Van Zyl said Esor has always maintained, through then CEO Bernie Krone, who passed away in 2021, that Esor withdrew from the so-called book club in 2005 and did not participate in any further practices.

The tribunal found the construction cartel formalised what was known as the Piling Group or the Book Club, which was an arrangement to fix prices and collusively tender for geotechnical projects, including piling, lateral support, drilling, and grouting.

Some of the projects included the Lusip Dam in Swaziland, the Sappi/Saiccor piling project, the Moses Mabhida Stadium piling project, the Braamhoek Dam Grouting project, the Coega Harbour diaphragm wall project, the Gautrain Rapid Rail Link project, the Olifantsfontein Treatment plant and the Lesotho Highlands Water Project.

The case against Diabor Pty (Ltd), one of the remaining respondents in the matter, was dismissed.

CompCom welcomes decision

The Competition Commission on Friday welcomed the tribunal’s decision to find the Esor group of companies guilty of price-fixing, market allocation and collusive bidding in construction-related markets for geotechnical services.

Four other companies were initially cited as respondents but reached settlement agreements with the commission.

In terms of these settlements:

  • Geomechanics CC and Geomech Africa (Pty) Ltd, which are part of the same group, agreed to pay a total fine of about R1.65 million for collusive tendering on certain projects. The tribunal confirmed this settlement agreement in October 2016.
  • Rodio Geotechnics (Pty) Ltd agreed to pay a fine of R885 963 for collusive tendering on nine projects in a joint venture with Grinaker-LTA’s ground engineering division. This settlement was confirmed by the tribunal in April 2018.
  • Dura Soltanche Bachy agreed to pay a fine of R988 589.08 for collusive tendering on 11 construction projects, with this settlement agreement confirmed by the tribunal in November 2015.

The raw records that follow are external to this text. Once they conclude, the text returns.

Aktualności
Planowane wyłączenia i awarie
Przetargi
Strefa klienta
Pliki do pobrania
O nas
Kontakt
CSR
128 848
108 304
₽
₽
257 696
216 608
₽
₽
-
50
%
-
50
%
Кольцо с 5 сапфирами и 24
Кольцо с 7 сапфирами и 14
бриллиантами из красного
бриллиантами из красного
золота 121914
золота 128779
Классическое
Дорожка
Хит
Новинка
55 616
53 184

All these firms were initially charged with Grinaker-LTA, the leniency applicant in the case and then the Southern African construction and engineering business of JSE-listed Aveng.

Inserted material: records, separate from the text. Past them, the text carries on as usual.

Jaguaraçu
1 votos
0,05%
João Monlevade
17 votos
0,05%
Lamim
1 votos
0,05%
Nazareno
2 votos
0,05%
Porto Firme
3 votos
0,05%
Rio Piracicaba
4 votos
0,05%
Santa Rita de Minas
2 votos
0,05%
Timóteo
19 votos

Grinaker-LTA was subsequently sold in 2019 to the black-owned Laula Consortium.

The commission alleged that from the 1970s to at least 2015 the eight respondents colluded on various tenders.

It further alleged that the companies colluded through “formal arrangements” until 2005 and thereafter were engaged in “ad hoc arrangements”.

In its pleadings, Esorfranki admitted to participating in the formal arrangements but claimed these arrangements stopped in 2005, more than three years before the commencement of the commission’s investigation in 2009.

It argued the commission could therefore not bring the case against it in terms of a section of the Competition Act which, before the 2018 amendments, specified that a prohibited practice complaint may not be initiated more than three years after the practice has ceased.

The tribunal dismissed Esorfranki’s argument after finding the conduct pertaining to the projects allocated prior to September 24 2005 continued at least until after June 2008.

Esorfranki admitted participating in collusive conduct on one Sappi/Saiccor project but the commission accused Esorfranki of involvement in several ad hoc arrangements.

The tribunal noted that the case against Esorfranki revolves around the degree of its culpability and not whether it was culpable at all, adding that the ad hoc collusion was part and parcel of the overall agreement and not something new that started after 2005.

“It might have withdrawn from the formal arrangements, but its collusive conduct that was the subject of the overall agreement under the formal arrangements, continued at least until June 2008. Its conduct after 2005 could be characterised as a continuation of the overall agreement albeit in a different form,” he tribunal said.

“But even if the ad hoc arrangements are not characterised as such, we find that Esorfranki’s collusive conduct in the Sappi/Saiccor project had not ceased three years prior to the commission’s initiation in April 2009,” it added.